Value shops continue to attract buyers. The most recent example is
J.L. Kaplan Associates. The Boston-based value specialist was picked up by Wachovia's
Evergreen Investments yesterday afternoon for a reported $45 million. Evergreen did not disclose the terms of the purchase. The transaction is expected to close some time in the fourth quarter.
The pricing of the deal -- just 1.5 percent of assets -- likely reflects both the impact of the bear market on asset managers and Kaplan's lack of brand. At the peak of the market, deals for value managers such as Sanford Bernstein typically ran at more than 4 percent of assets.
The deal should help to build Evergreen's institutional business by providing it with track records around which to build product. Nearly all of Kaplan's $3 billion in assets under management are mandates from institutional and high-net-worth investors.
"J. L. Kaplan's disciplined 'owner's' approach to value investing has created what I believe is a remarkable long-term track record," said
Dennis Ferro, president and chief investment officer of Evergreen Investment Management Company. "Their investment management capabilities extend our expertise in the institutional arena. I'm pleased J. L. Kaplan has joined our roster of talented investment professionals."

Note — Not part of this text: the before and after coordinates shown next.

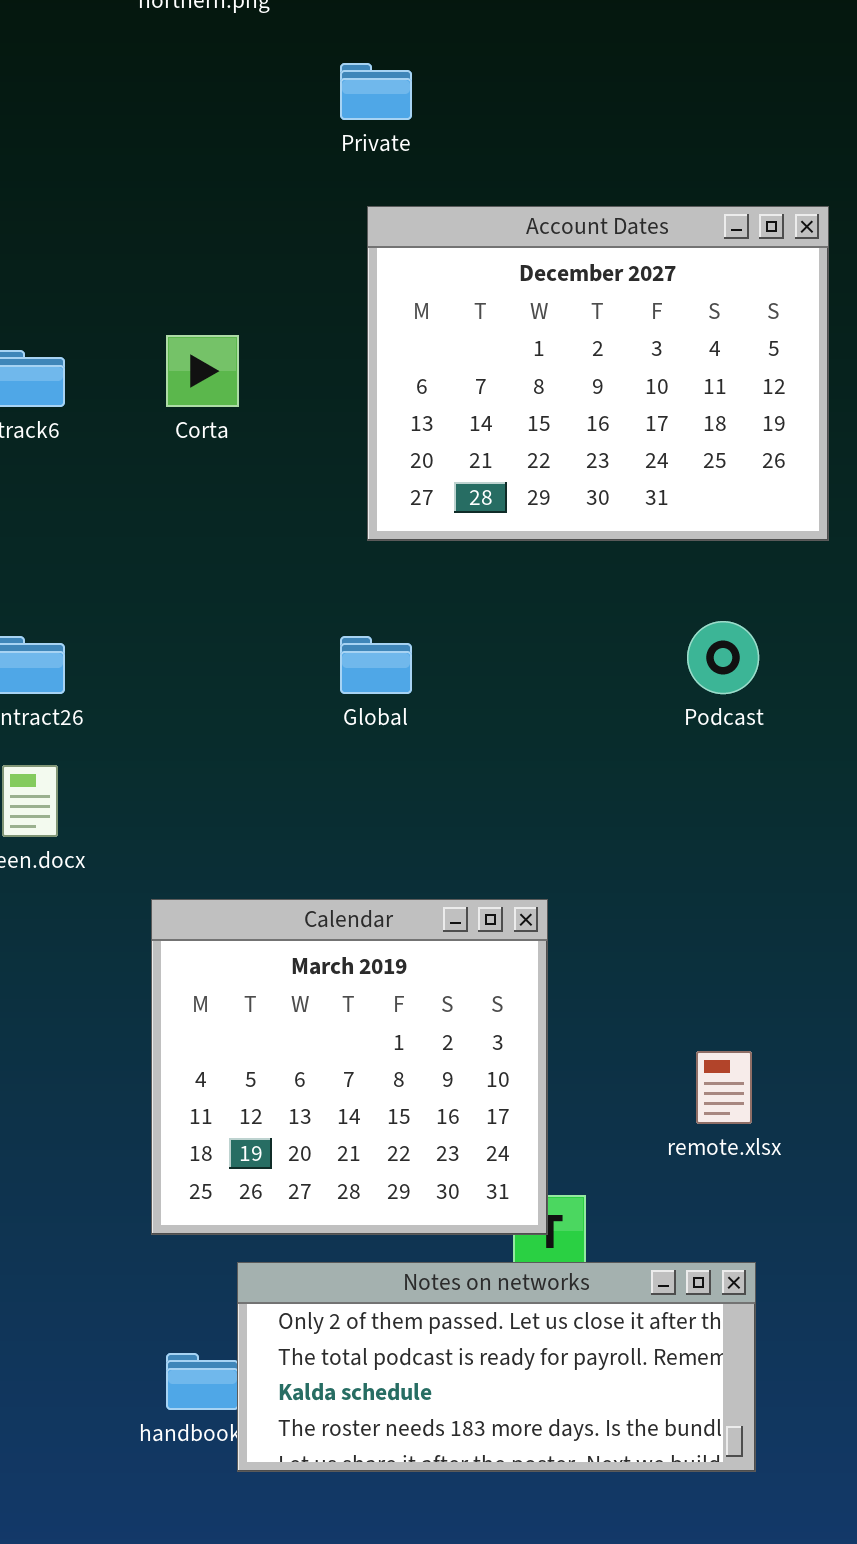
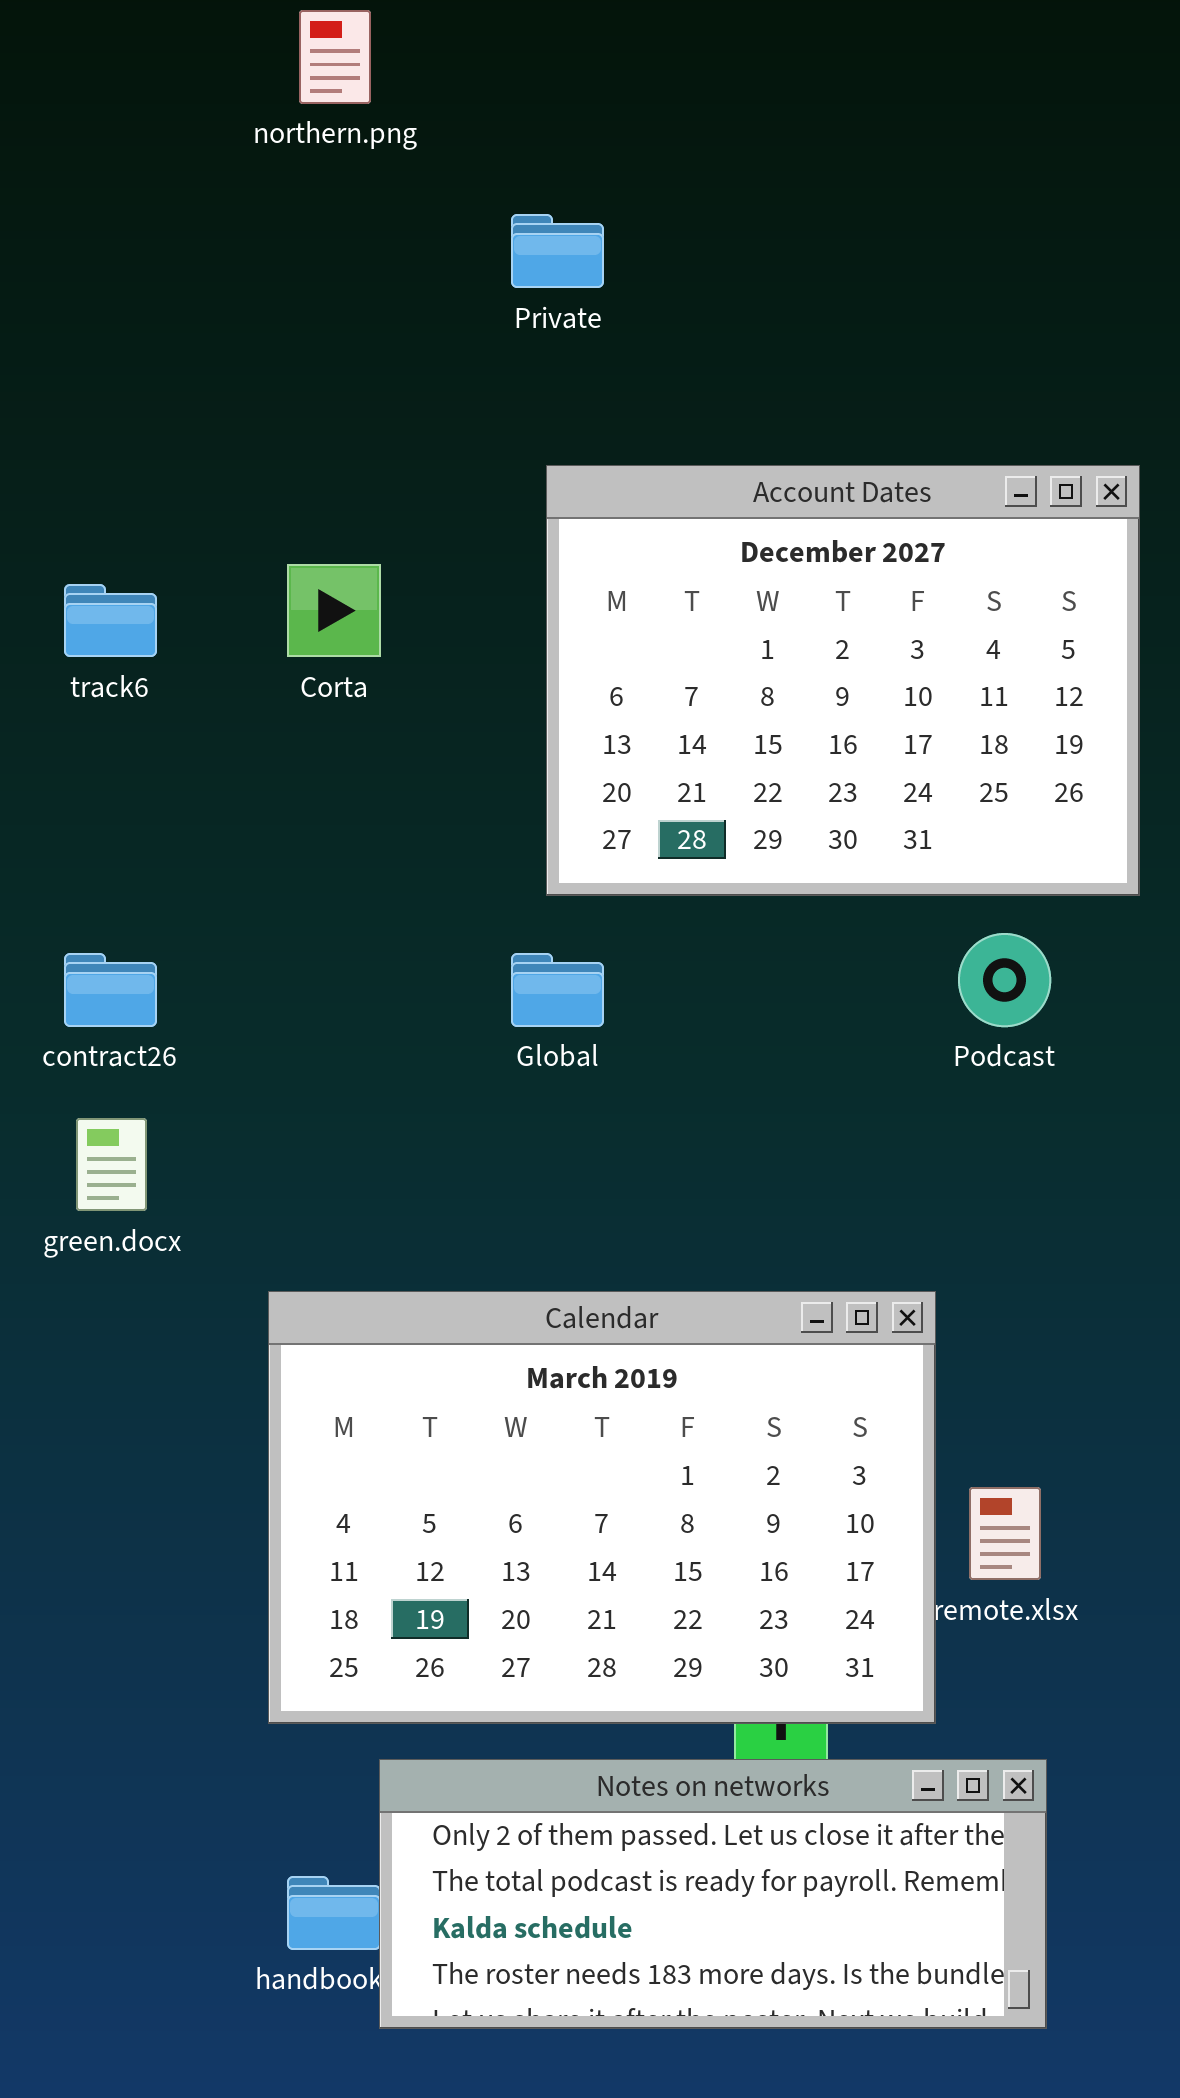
Account Dates: [367,206,829,541] -> [546,465,1140,896], moved
Calendar: [151,899,548,1235] -> [268,1291,936,1724], resized

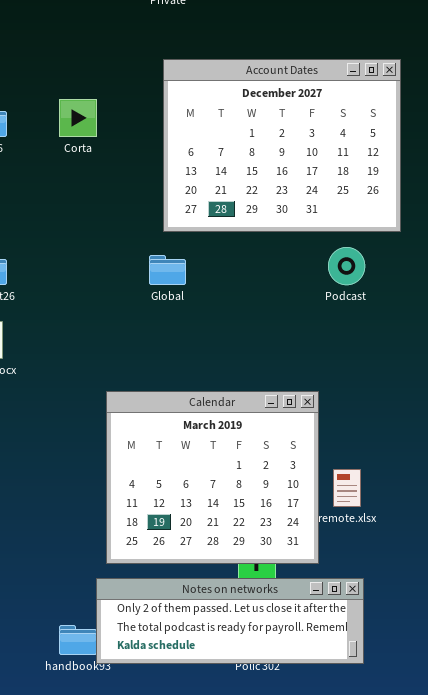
Calendar: [268,1291,936,1724] -> [106,391,319,564], resized
Notes on networks: [379,1759,1047,2029] -> [96,578,364,664], resized

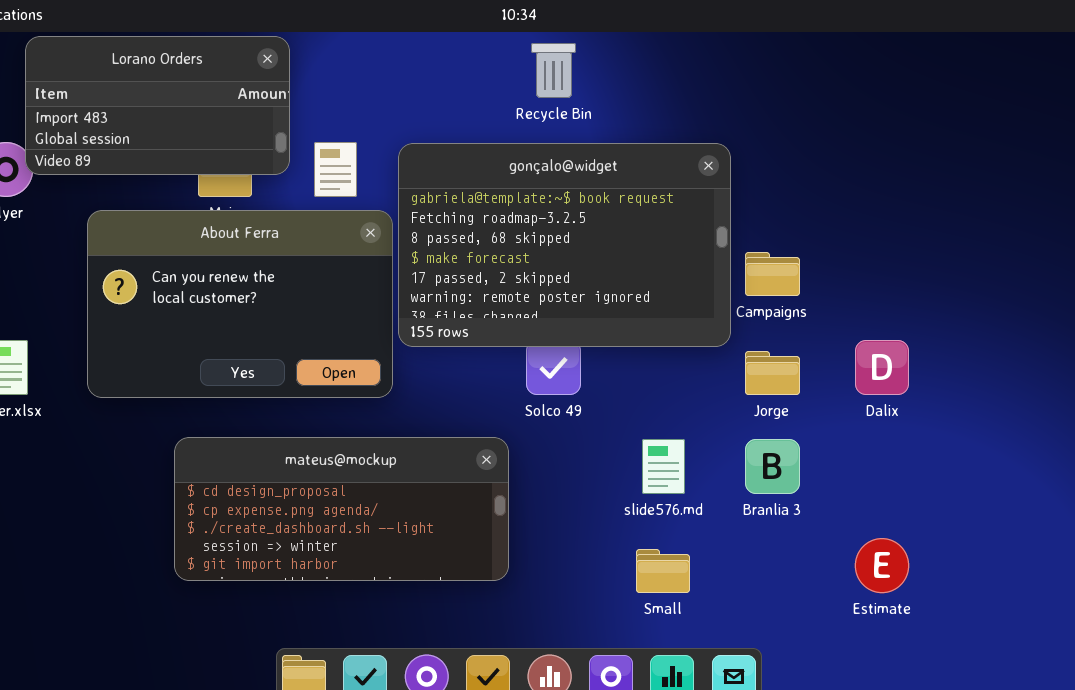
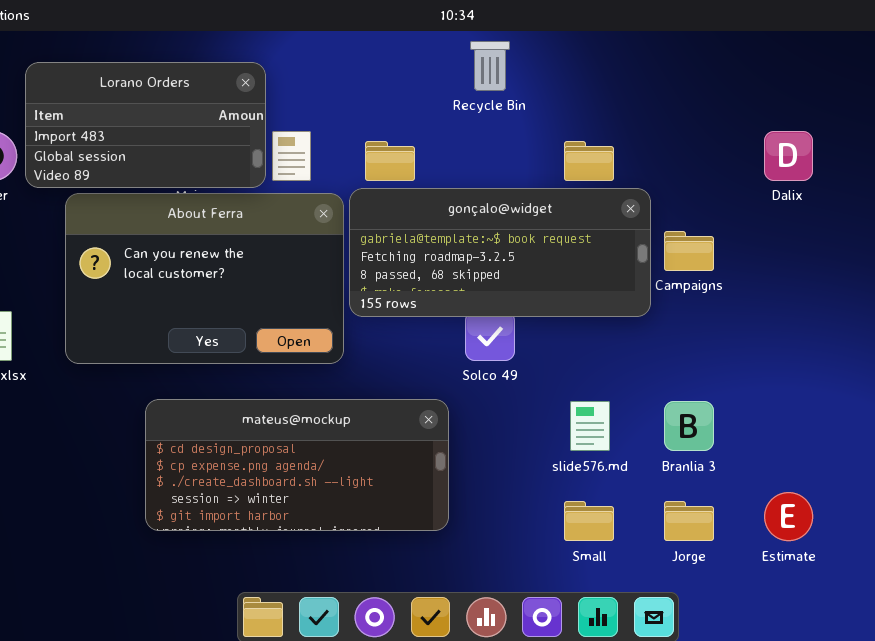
Lorano Orders: [25,36,290,175] -> [25,62,266,188], moved
gonçalo@widget: [398,143,731,347] -> [349,188,651,317], resized
Dalix: [855,340,909,395] -> [764,131,813,181], moved
Jorge: [745,351,800,395] -> [664,501,714,541], moved

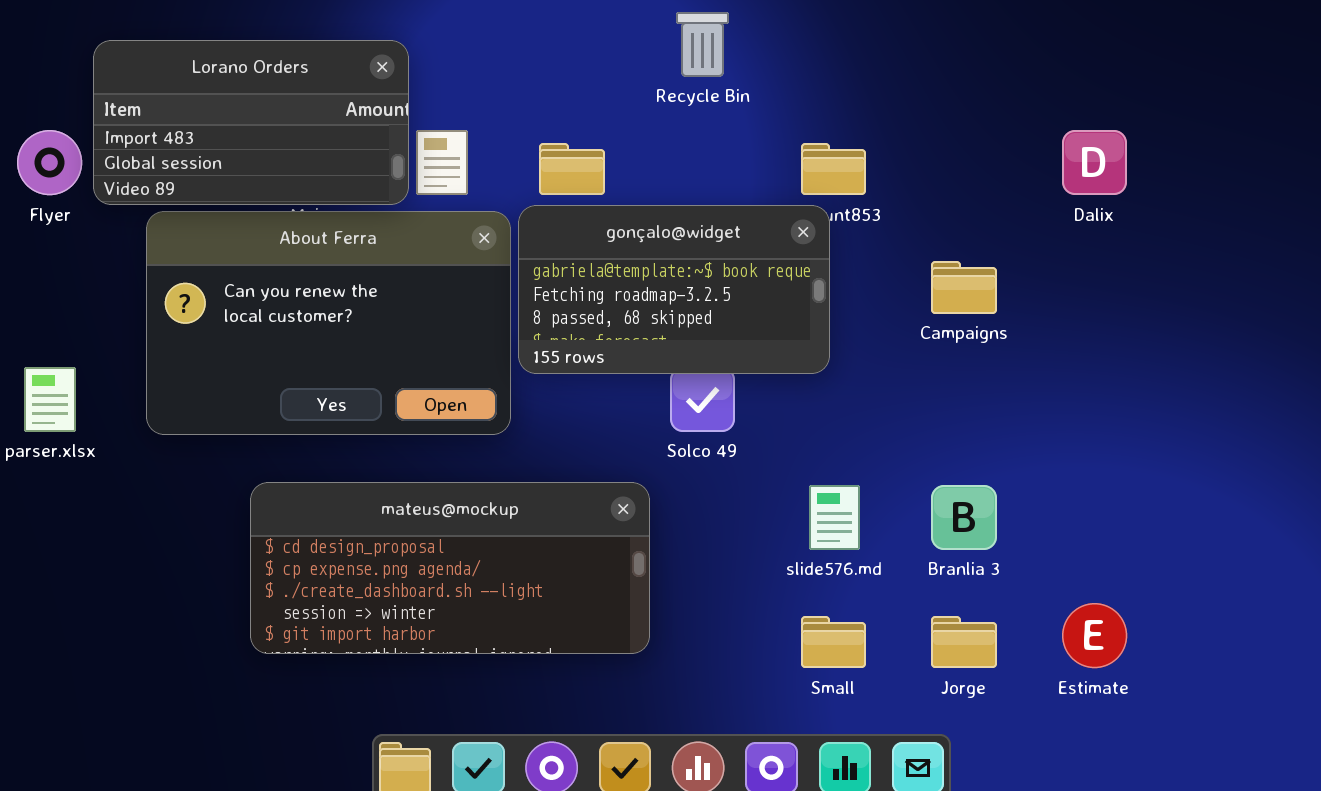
gonçalo@widget: [349,188,651,317] -> [518,205,830,374], resized

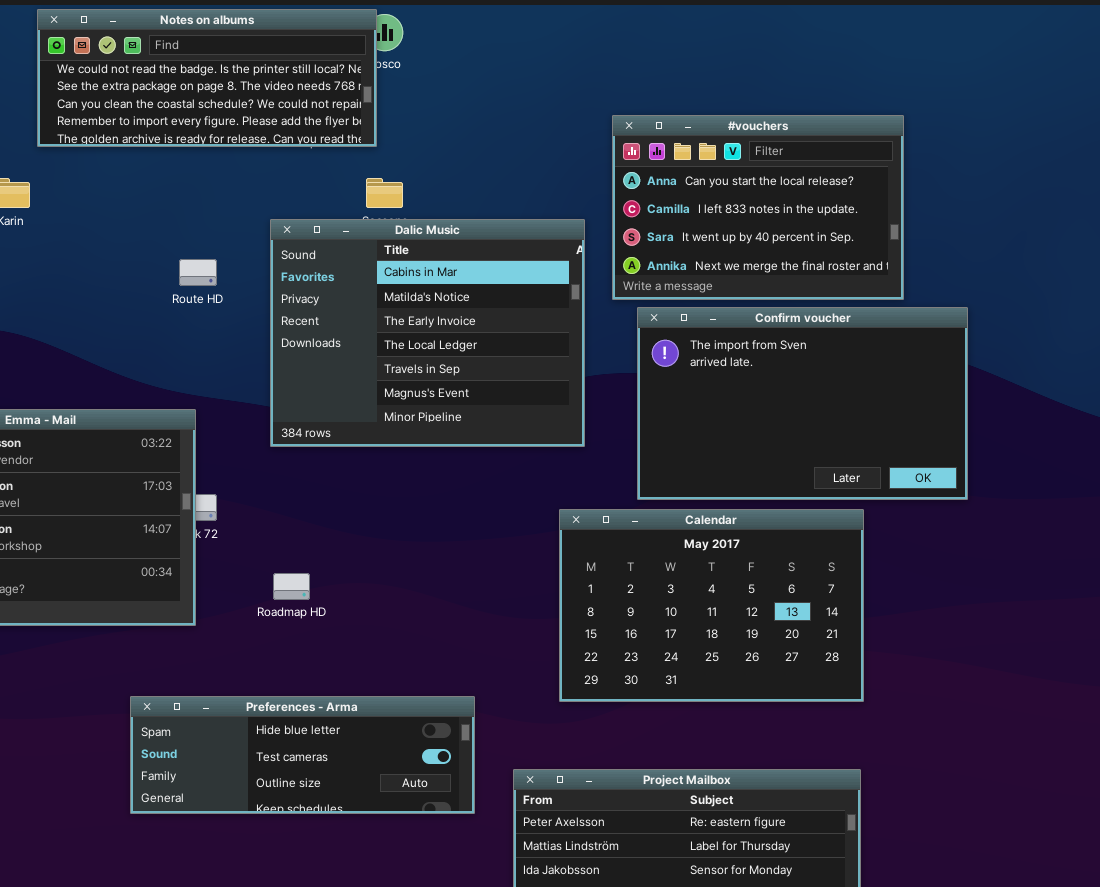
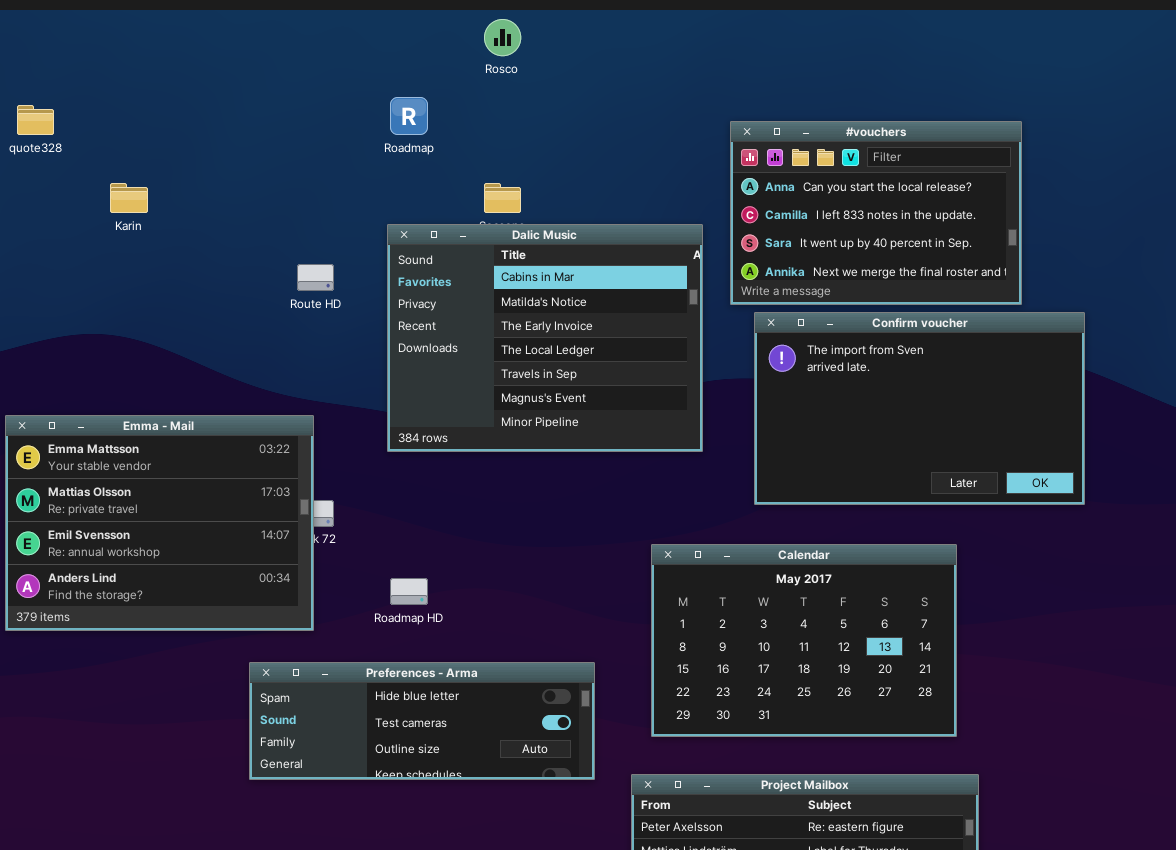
Notes on albums: [37,9,377,147] -> none, closed
Calendar: [559,509,864,702] -> [651,544,957,737], moved
Preferences - Arma: [130,696,475,814] -> [249,662,595,780], moved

Kaplan is not ranked by Nelson's among the nation's leading money managers. Nelson's guide is used by many institutional investors.
James Kaplan, who founded the shop in 1976 and remains its principal owner, will remain at the firm. Also signed to contracts are the principal analysts.
Kaplan will operate under its current name and operate as a separate asset manager. Evergreen will add the firm's four domestic small- and mid-cap products to its distribution network.
Other areas, including compliance, human resources and information technology support will be taken over by Evergreen. The firm did not reveal if jobs would be eliminated from those areas.